Re: Bug in herd7 [Was: Re: Litmus test for question from Al Viro]

From: Akira Yokosawa
Date: Sat Oct 03 2020 - 18:51:09 EST


On Sat, 3 Oct 2020 13:13:38 -0400, Alan Stern wrote:
> On Sun, Oct 04, 2020 at 12:16:31AM +0900, Akira Yokosawa wrote:
>> Hi Alan,
>>
>> Just a minor nit in the litmus test.
>>
>> On Sat, 3 Oct 2020 09:22:12 -0400, Alan Stern wrote:
>>> To expand on my statement about the LKMM's weakness regarding control
>>> constructs, here is a litmus test to illustrate the issue. You might
>>> want to add this to one of the archives.
>>>
>>> Alan
>>>
>>> C crypto-control-data
>>> (*
>>> * LB plus crypto-control-data plus data
>>> *
>>> * Expected result: allowed
>>> *
>>> * This is an example of OOTA and we would like it to be forbidden.
>>> * The WRITE_ONCE in P0 is both data-dependent and (at the hardware level)
>>> * control-dependent on the preceding READ_ONCE. But the dependencies are
>>> * hidden by the form of the conditional control construct, hence the
>>> * name "crypto-control-data". The memory model doesn't recognize them.
>>> *)
>>>
>>> {}
>>>
>>> P0(int *x, int *y)
>>> {
>>> int r1;
>>>
>>> r1 = 1;
>>> if (READ_ONCE(*x) == 0)
>>> r1 = 0;
>>> WRITE_ONCE(*y, r1);
>>> }
>>>
>>> P1(int *x, int *y)
>>> {
>>> WRITE_ONCE(*x, READ_ONCE(*y));
>>
>> Looks like this one-liner doesn't provide data-dependency of y -> x on herd7.
>
> You're right.
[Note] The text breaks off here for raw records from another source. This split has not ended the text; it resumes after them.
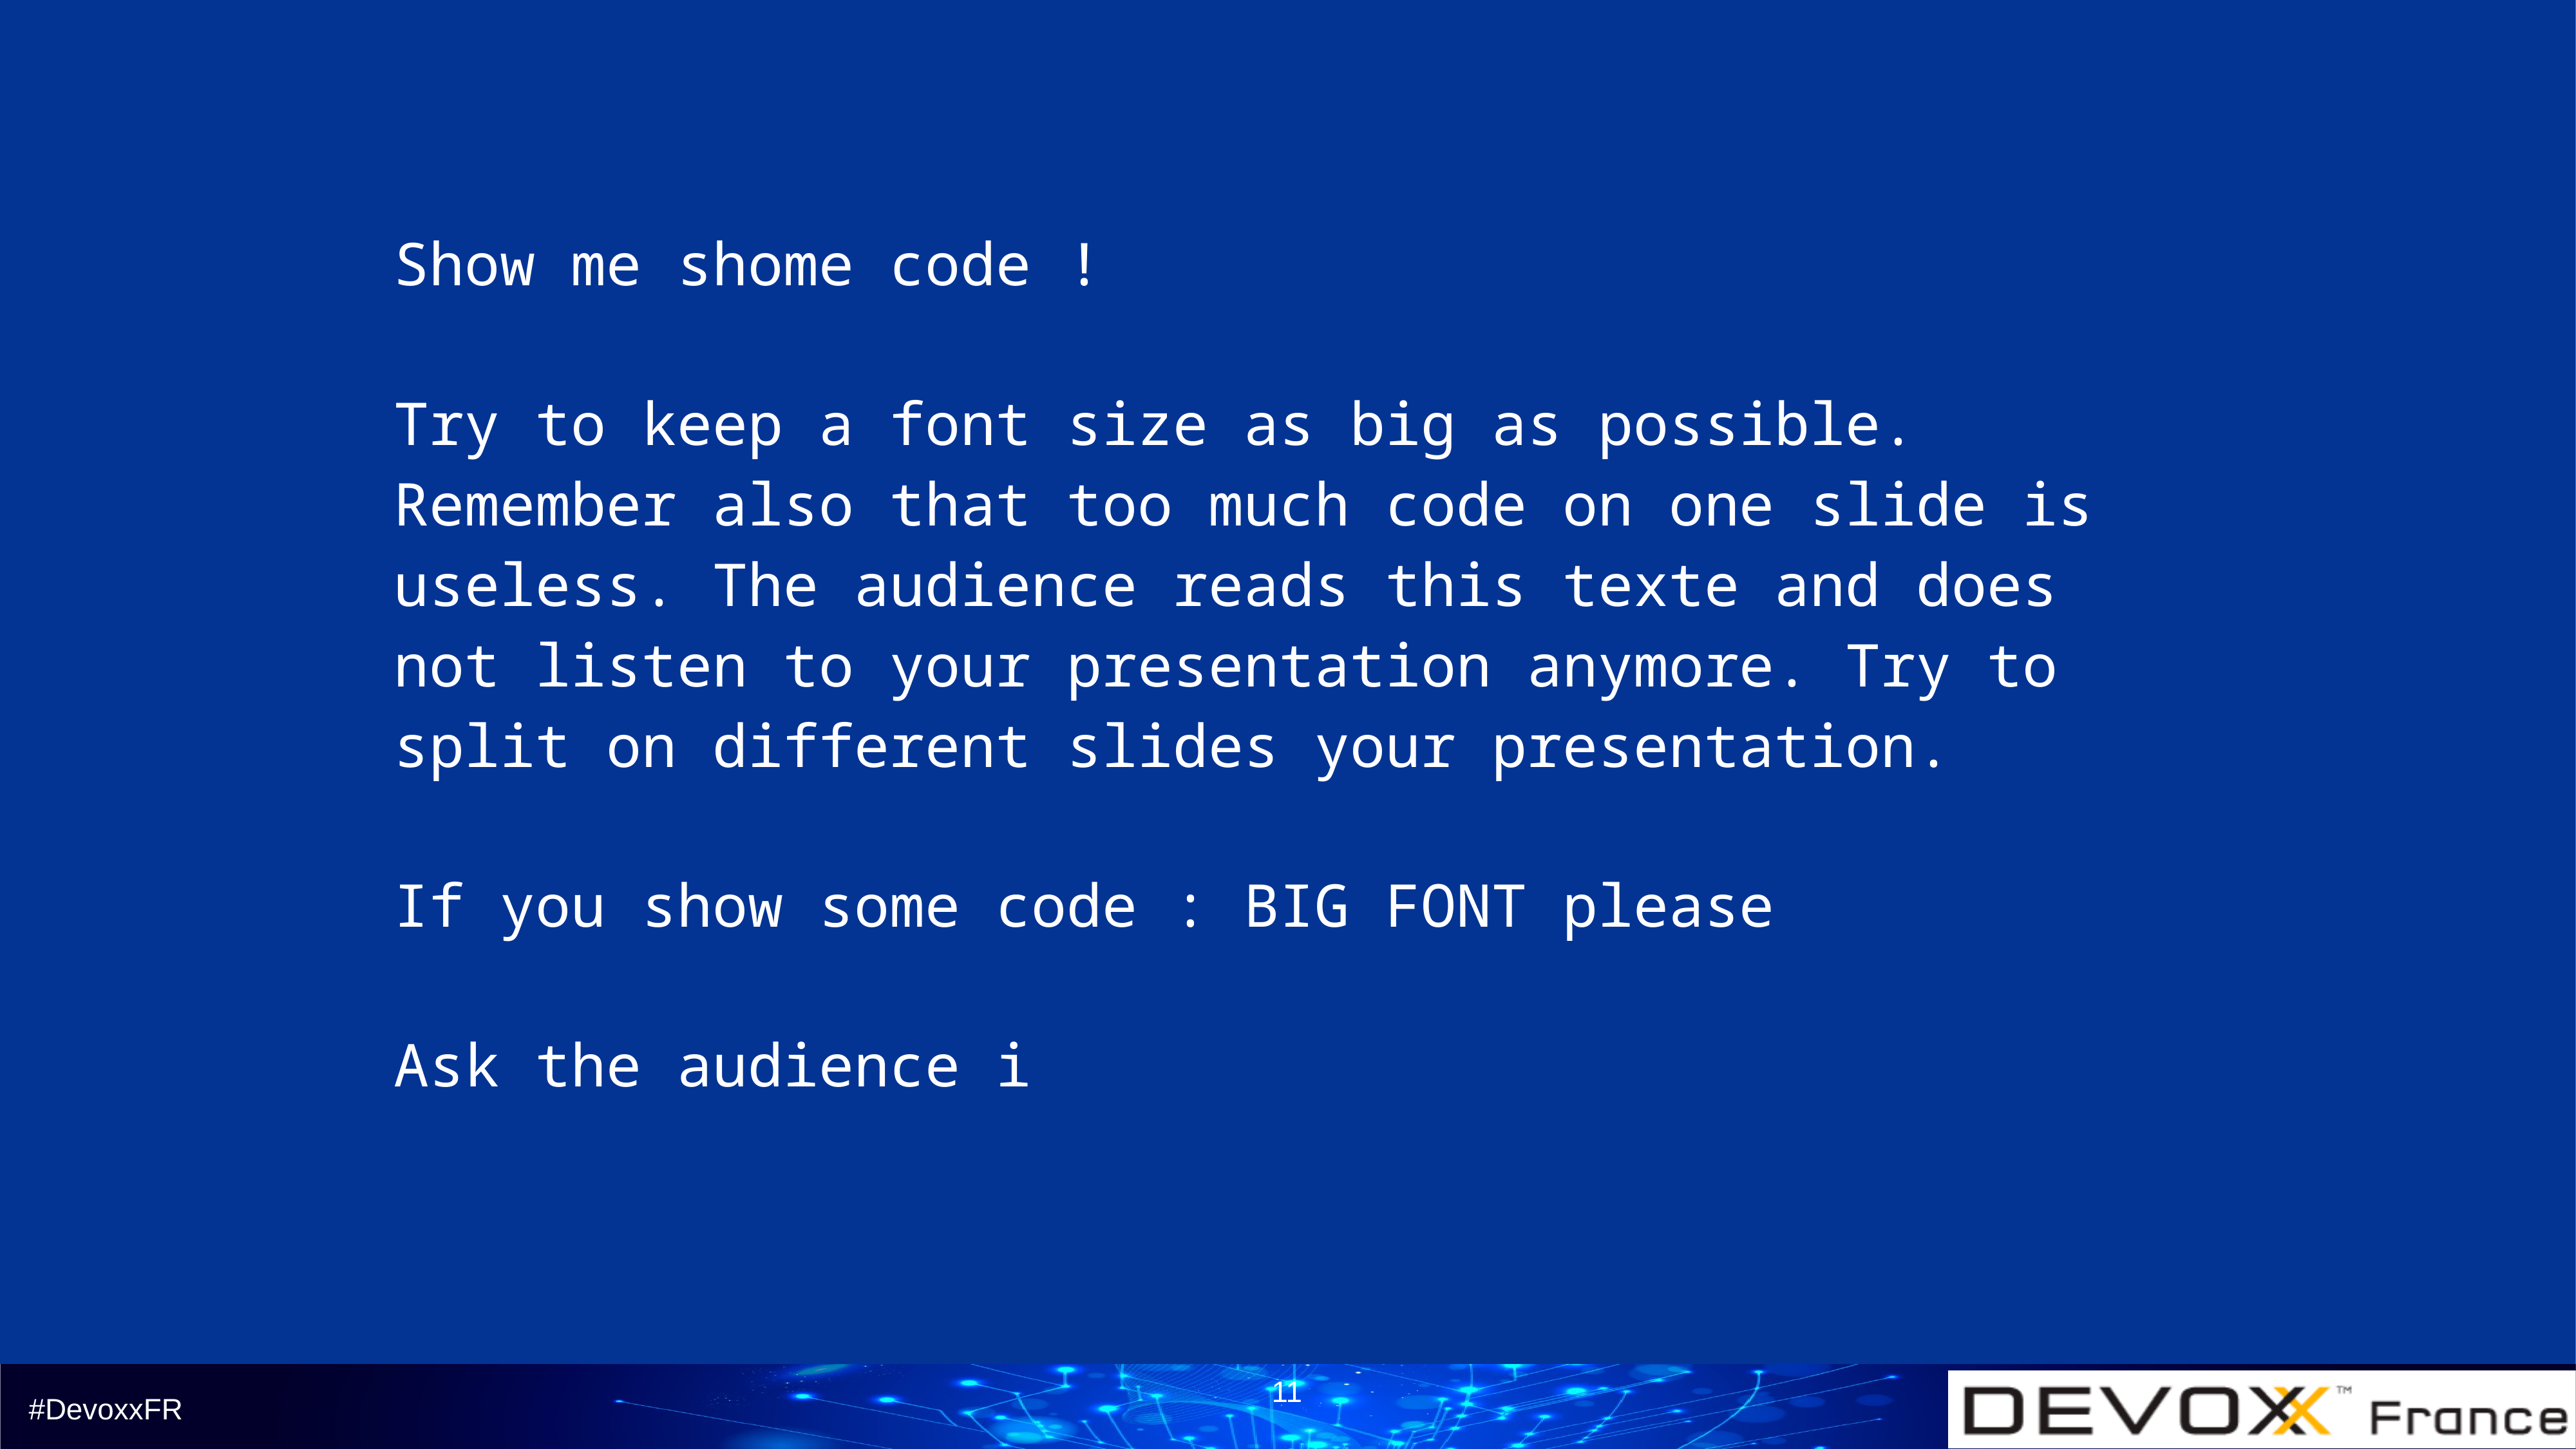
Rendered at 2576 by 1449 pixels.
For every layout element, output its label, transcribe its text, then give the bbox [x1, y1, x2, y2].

slide_number 11 [1270, 1375, 1304, 1427]
picture [0, 1364, 2576, 1449]
picture [1309, 1442, 1326, 1449]
list Show me shome code ! Try to keep a font size as big as possible. Remember also that too much code on one slide is useless. The audience reads this texte and does not listen to your presentation anymore. Try to split on different slides your presentation. If you show some code : BIG FONT please Ask the audience i [393, 222, 2183, 1314]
This is definitely a bug in herd7.
>
> Luc, were you aware of this?
>
>> When I changed P1 to
>>
>> P1(int *x, int *y)
>> {
>> int r1;
>>
>> r1 = READ_ONCE(*y);
>> WRITE_ONCE(*x, r1);
>> }
>>
>> and replaced the WRITE_ONCE() in P0 with smp_store_release(),
>> I got the result of:
>>
>> -----
>> Test crypto-control-data Allowed
>> States 1
>> 0:r1=0;
>> No
>> Witnesses
>> Positive: 0 Negative: 3
>> Condition exists (0:r1=1)
>> Observation crypto-control-data Never 0 3
>> Time crypto-control-data 0.01
>> Hash=9b9aebbaf945dad8183d2be0ccb88e11
>> -----
>>
>> Restoring the WRITE_ONCE() in P0, I got the result of:
>>
>> -----
>> Test crypto-control-data Allowed
>> States 2
>> 0:r1=0;
>> 0:r1=1;
>> Ok
>> Witnesses
>> Positive: 1 Negative: 4
>> Condition exists (0:r1=1)
>> Observation crypto-control-data Sometimes 1 4
>> Time crypto-control-data 0.01
>> Hash=843eaa4974cec0efae79ce3cb73a1278
>> -----
>
> What you should have done was put smp_store_release in P0 and left P1 in
> its original form. That test should not be allowed, but herd7 says that
> it is.

Yea, that was what I tried first, expecting the result of "Never".

>
>> As this is the same as the expected result, I suppose you have missed another
>> limitation of herd7 + LKMM.
>
> It would be more accurate to say that we all missed it. :-) (And it's
> a bug in herd7, not a limitation of either herd7 or LKMM.) How did you
> notice it?

:-) :-) :-)

Well, I thought I had never seen a litmus test with such one-liner.
So I split the READ_ONCE() and WRITE_ONCE() into two lines and
got the expected result.

I don't expect much from herd7's C mode in the first place.
(No offense intended!)


>> By the way, I think this weakness on control dependency + data dependency
>> deserves an entry in tools/memory-model/Documentation/litmus-tests.txt.
>>
>> In the LIMITATIONS section, item #1 mentions some situation where
>> LKMM may not recognize possible losses of control-dependencies by
>> compiler optimizations.
>>
>> What this litmus test demonstrates is a different class of mismatch.
>
> Yes, one in which LKMM does not recognize a genuine dependency because
> it can't tell that some optimizations are not valid.
>
> This flaw is fundamental to the way herd7 works. It examines only one
> execution at a time, and it doesn't consider the code in a conditional
> branch while it's examining an execution where that branch wasn't taken.
> Therefore it has no way to know that the code in the unexecuted branch
> would prevent a certain optimization. But the compiler does consider
> all the code in all branches when deciding what optimizations to apply.

I see.

>
> Here's another trivial example:
>
> r1 = READ_ONCE(*x);
> if (r1 == 0)
> smp_mb();
> WRITE_ONCE(*y, 1);
>
> The compiler can't move the WRITE_ONCE before the READ_ONCE or the "if"
> statement, because it's not allowed to move shared memory accesses past
> a memory barrier -- even if that memory barrier isn't always executed.
> Therefore the WRITE_ONCE actually is ordered after the READ_ONCE, but
> the memory model doesn't realize it.>
>> Alan, can you come up with an update in this regard?
>
> I'll write something.

Thanks!

Akira

>
> Alan
>